Ancillary Justice
After following the silliness around the Hugo awards this year, I thought I’d read one of the books that all the fuss was about.
Ancillary Justice won the Hugo, and several other awards, last year, and is, supposedly, exactly the sort of thing that’s destroying good old, hairy chested science fiction. To hear the various Puppies tell it, this is one long feminist diatribe with no redeeming features and too few spaceships and rayguns. They must have been reading a different book.
This is intelligent space opera in the Iain M. Banks mould, with gigantic empires ranging against each other, but with individuals still able to make a difference.
The narrator is Breq, an artificial intelligence inhabiting a human body. She used to run a space ship and whole garrisons of ‘corpse soldiers’, but a betrayal has taken all of that away. As we follow her through the end of a twenty year quest for vengeance, the full details of the betrayal are also revealed.
I had some problems with the story arc of the main supporting character, but also got the impression that Breq wasn’t completely convinced by it either. Perhaps it’s something that will be explored in the rest of the trilogy.
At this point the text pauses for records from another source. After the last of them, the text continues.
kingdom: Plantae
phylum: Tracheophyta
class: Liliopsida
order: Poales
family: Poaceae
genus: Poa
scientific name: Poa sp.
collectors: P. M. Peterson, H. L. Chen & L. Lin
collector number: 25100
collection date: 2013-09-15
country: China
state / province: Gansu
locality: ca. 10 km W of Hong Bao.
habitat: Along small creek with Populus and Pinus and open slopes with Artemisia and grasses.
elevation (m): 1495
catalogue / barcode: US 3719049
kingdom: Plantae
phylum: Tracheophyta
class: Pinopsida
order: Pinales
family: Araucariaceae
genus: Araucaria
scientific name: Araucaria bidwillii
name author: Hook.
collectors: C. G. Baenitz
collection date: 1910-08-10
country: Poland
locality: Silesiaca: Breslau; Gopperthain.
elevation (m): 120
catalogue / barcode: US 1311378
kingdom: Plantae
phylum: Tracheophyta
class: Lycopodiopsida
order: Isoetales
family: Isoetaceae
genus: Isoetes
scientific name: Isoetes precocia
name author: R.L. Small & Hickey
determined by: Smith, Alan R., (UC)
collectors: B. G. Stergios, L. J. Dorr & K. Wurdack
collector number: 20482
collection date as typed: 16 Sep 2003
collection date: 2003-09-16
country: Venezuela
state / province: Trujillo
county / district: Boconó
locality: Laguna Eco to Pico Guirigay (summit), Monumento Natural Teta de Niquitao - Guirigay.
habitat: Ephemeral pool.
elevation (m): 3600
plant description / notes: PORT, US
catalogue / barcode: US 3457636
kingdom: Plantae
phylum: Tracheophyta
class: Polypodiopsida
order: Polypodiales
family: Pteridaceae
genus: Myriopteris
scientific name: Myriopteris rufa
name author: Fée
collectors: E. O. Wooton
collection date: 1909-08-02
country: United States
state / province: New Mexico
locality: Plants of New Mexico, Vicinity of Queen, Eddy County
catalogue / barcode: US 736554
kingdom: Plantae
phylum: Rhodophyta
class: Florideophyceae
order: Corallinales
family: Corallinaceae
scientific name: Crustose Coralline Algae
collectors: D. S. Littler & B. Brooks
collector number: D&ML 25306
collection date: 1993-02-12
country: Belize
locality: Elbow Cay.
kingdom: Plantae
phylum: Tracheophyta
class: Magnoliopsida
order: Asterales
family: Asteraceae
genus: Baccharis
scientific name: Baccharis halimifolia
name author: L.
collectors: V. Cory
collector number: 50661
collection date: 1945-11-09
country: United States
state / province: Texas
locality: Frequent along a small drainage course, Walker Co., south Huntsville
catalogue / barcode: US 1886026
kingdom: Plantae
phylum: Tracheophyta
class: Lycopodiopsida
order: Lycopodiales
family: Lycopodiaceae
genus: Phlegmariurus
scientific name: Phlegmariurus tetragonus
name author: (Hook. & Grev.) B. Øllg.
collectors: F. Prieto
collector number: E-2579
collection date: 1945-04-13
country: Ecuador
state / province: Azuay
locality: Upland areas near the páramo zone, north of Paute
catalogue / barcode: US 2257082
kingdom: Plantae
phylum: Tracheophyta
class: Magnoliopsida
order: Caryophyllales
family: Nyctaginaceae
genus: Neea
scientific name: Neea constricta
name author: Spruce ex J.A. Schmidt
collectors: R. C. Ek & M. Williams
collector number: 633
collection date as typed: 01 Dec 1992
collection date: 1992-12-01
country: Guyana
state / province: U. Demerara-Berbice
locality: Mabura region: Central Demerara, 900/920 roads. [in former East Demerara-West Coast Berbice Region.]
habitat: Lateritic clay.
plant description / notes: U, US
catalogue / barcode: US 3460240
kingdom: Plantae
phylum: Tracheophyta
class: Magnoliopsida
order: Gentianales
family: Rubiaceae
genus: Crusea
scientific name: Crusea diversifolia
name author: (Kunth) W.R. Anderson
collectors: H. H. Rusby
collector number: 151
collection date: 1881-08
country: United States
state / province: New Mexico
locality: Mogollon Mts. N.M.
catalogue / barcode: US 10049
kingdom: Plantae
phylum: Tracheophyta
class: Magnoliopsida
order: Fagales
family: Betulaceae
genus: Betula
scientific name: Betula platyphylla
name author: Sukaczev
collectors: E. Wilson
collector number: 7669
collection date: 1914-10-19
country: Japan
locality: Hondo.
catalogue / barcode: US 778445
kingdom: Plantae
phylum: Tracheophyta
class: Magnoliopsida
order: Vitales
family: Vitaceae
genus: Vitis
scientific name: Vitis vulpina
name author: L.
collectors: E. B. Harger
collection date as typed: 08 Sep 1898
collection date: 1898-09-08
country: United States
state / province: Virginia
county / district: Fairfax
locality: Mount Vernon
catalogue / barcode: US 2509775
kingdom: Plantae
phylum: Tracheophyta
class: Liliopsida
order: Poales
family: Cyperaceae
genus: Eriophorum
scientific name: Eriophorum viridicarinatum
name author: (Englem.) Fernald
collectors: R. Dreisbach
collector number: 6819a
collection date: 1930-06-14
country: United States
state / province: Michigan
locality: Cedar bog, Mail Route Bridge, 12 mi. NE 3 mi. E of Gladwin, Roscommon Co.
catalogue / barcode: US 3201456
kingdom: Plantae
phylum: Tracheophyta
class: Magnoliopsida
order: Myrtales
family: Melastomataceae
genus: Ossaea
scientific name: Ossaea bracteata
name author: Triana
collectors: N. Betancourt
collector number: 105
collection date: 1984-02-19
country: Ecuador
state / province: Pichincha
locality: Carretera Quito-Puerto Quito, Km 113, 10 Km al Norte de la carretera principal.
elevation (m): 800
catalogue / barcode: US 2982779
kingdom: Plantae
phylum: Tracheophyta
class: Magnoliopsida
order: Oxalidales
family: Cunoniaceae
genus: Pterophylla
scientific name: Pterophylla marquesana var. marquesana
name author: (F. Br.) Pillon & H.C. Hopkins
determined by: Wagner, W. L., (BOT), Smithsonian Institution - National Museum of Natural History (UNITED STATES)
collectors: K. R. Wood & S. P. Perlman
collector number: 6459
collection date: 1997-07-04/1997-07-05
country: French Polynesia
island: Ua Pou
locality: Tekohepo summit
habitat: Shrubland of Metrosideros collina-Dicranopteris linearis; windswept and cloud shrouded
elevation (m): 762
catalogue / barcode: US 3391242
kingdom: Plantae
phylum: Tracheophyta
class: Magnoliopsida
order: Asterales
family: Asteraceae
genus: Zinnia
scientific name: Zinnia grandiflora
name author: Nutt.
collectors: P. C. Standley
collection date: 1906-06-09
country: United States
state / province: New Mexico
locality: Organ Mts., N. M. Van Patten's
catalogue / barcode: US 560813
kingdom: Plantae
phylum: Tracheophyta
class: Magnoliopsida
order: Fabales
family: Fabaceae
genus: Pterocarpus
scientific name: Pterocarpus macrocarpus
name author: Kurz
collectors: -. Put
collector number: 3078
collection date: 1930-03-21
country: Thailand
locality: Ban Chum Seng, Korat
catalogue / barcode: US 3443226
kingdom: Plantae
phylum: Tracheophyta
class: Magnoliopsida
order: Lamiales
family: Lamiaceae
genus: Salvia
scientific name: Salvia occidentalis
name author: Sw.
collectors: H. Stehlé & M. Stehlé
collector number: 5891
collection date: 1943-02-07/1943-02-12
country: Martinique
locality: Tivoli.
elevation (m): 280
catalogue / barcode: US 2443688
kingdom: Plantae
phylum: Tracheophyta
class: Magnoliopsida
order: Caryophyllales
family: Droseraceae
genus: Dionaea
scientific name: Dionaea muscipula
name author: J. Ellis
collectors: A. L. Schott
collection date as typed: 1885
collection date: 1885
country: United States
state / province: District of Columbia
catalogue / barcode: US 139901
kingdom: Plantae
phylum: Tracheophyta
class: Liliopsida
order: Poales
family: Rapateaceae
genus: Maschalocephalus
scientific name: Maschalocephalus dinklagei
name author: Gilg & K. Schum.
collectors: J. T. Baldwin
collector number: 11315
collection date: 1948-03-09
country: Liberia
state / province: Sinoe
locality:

The fault with the story, as far as the Puppies were concerned, was with the handling of gender. The culture that Breq is from doesn’t differentiate between the sexes. Everyone is referred to as her, or she. Not knowing who’s really a boy or a girl upsets certain types of fanboy, apparently. It’s a dumb thing to get so angry about, and I’ll take this sort of interesting feminism over yet another story dwelling upon fantasy white guys and the size of their guns.